This colourful soba noodle salad is perfect for hot Summer days, BBQ’s and lunches at the park. You can easily adapt it by using other crunchy in-season veggies (bell peppers, cucumbers, green beans, snap peas), or by adding your protein of choice (edamame, tofu, tempeh).

Makes 4-6 servings

For the salad

- 230 g. (8 oz) soba noodles
- 3 cups shredded red cabbage (about ¼ of a large cabbage head)
- 2 cups carrot ribbons (about 3 large carrots, peeled with a vegetable peeler)
- ½ cup fresh chopped cilantro
- ½ cup fresh chopped mint
- 1-2 green onion, thinly sliced
- 1/3 cup toasted peanuts, roughly chopped

    For the dressing

    - ½ cup Maple Chipotle Peanut Butter
    - 2 tbsp rice vinegar
    - 4 tsp tamari (or soy sauce)
    - ½ cup water

    1. Cook the soba noodle according to the package directions. Once tender, drain in a colander and rinse under cold water. Let cool completely.

    2. In a blender (or using an immersion blender) blend all the ingredients for the dressing: Maple Chipotle Peanut Butter, rice vinegar, tamari and water. You should get a smooth, creamy, but pourable sauce. If the sauce is too thick, add a bit more water as needed.
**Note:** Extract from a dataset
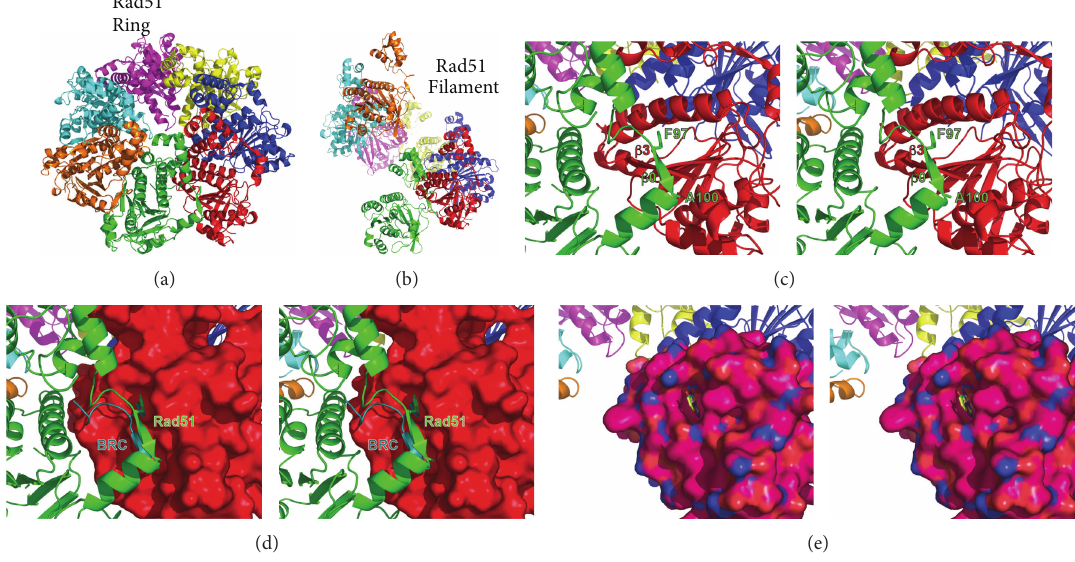
Figure 8: Rad51 assemblies and interface mimicry and exchange. (a) A Rad51 ring model derived from a P. furiosus crystal structure is composed of 7 identical subunits, each colored differently (PDB code 1PZN). While substantial intersubunit contacts are made on both sides of each individual subunit, the interactions made by the polymerization motif (PM) shown in (c) are responsible for the ability of the assembly to transition from a ring to a filament, as shown in (b). (b) A Rad51 filament model derived from docking in a P. furiosus crystal structure into S. solfataricus Rad51 electron microscopy 3D reconstruction density. This assembly generally forms upon binding DNA to generate a nucleoprotein filament, where DNA resides in the interior of the assembly. (c) Wall-eyed-stereoview zoom of Rad51 subunits from (a). The PM resides in the interdomain linker that tethers the N-terminal and C-terminal domains together. The PM 𝛽 0 (green) extends the 𝛽 -sheet made by the adjacent subunit (red) by bonding to 𝛽 3. The conserved Phe buries itself into a pocket formed by the adjacent subunit. The conserved Ala residue also stabilizes the PM via hydrophobic interactions. (d) Same view as in (c), however the surface of the red subunit is shown.OverlayoftheHsRad51ATPase:BRC4domainfusionstructure(PDBcode1N0W)withPfRad51revealsthatBRC4mimicsinteractions made by the Rad51 PM, and it is proposed that the interfaces may be exchanged to form Rad51:BRCA2 complexes in eukarya. (e) The same PM interface is now a target for small-molecule fragment-based approaches to develop ligands that work in conjunction with radiation and genotoxic drugs used to treat cancer. Due to the conservation of the P. furiosus and human enzymes, researchers developed a humanized PfRad51 mutant (overlaid in the position of the red subunit in other panels) and identified compounds that bind to the hydrophobic pocket that is normally occupied by the PM Phe residue (PDB codes 4B33, 4B34, and 4B3C). After optimization of a designed ligand, the interaction between Rad51 and BRCA2 may be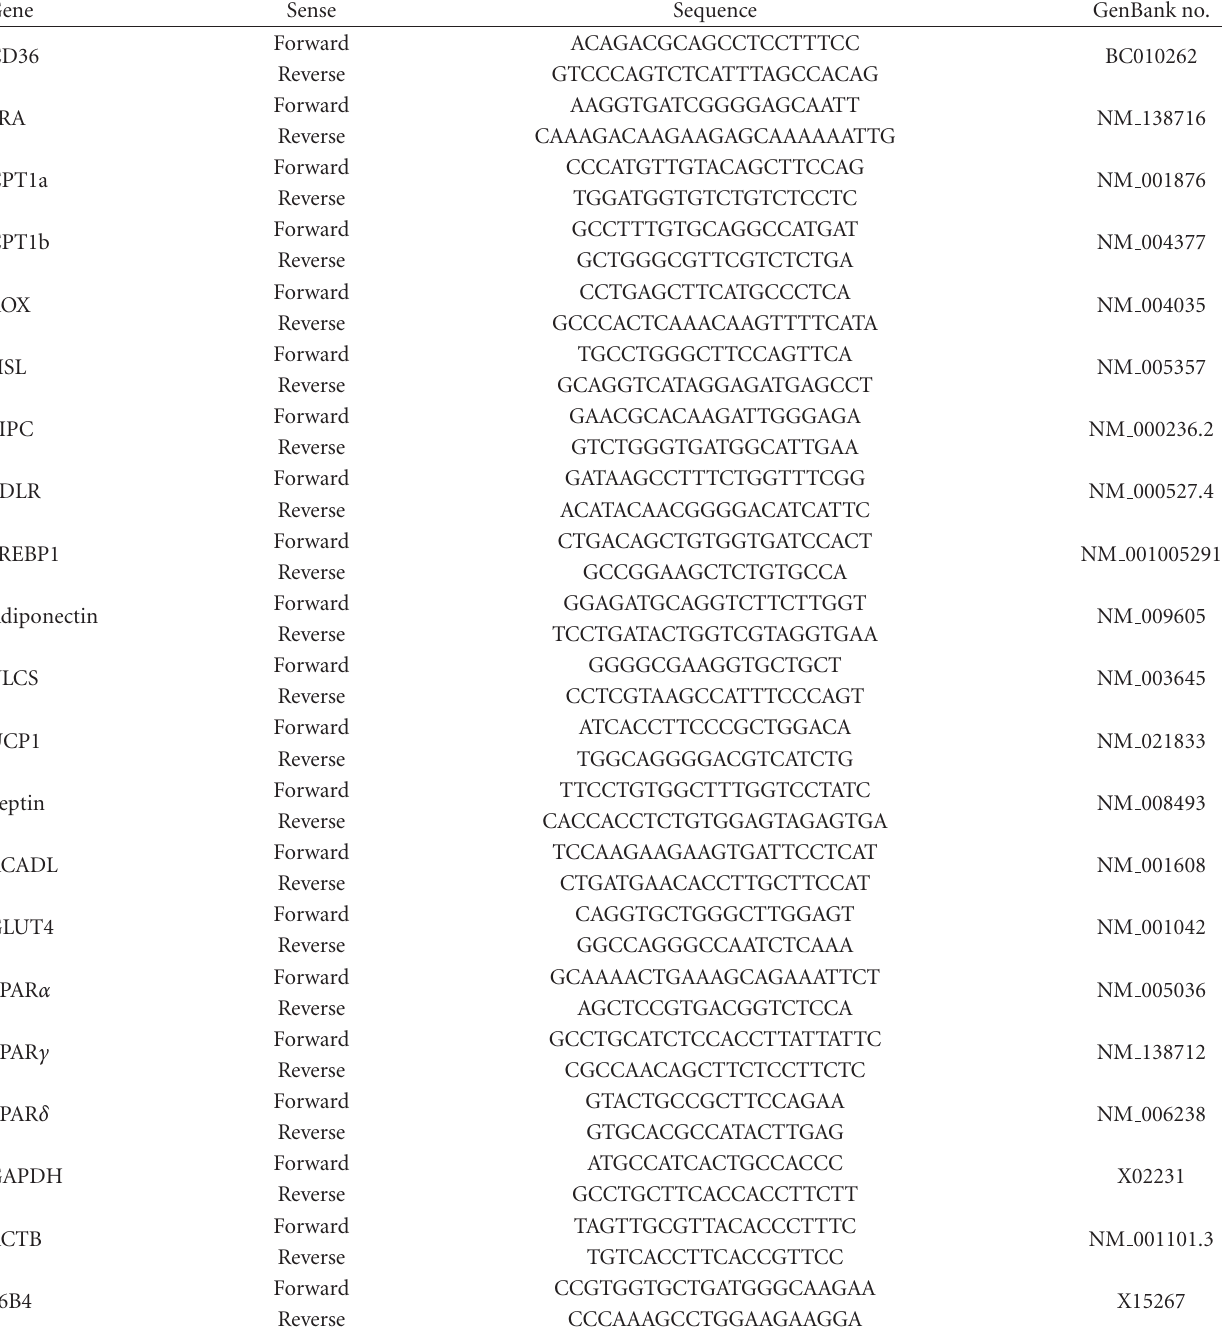
Table 1: Primer sequences used in the RT-PCR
    3. Transfer the cooled noodles to a large salad bowl. Add the shredded cabbage, carrot ribbons, and about half of the mint and cilantro. Drizzle with a portion of the sauce and using tongs, toss well until the noodles and veggies are all coated. When ready to serve, drizzle the remaining sauce on top and garnish with the green onion, toasted peanuts, and remaining cilantro and mint.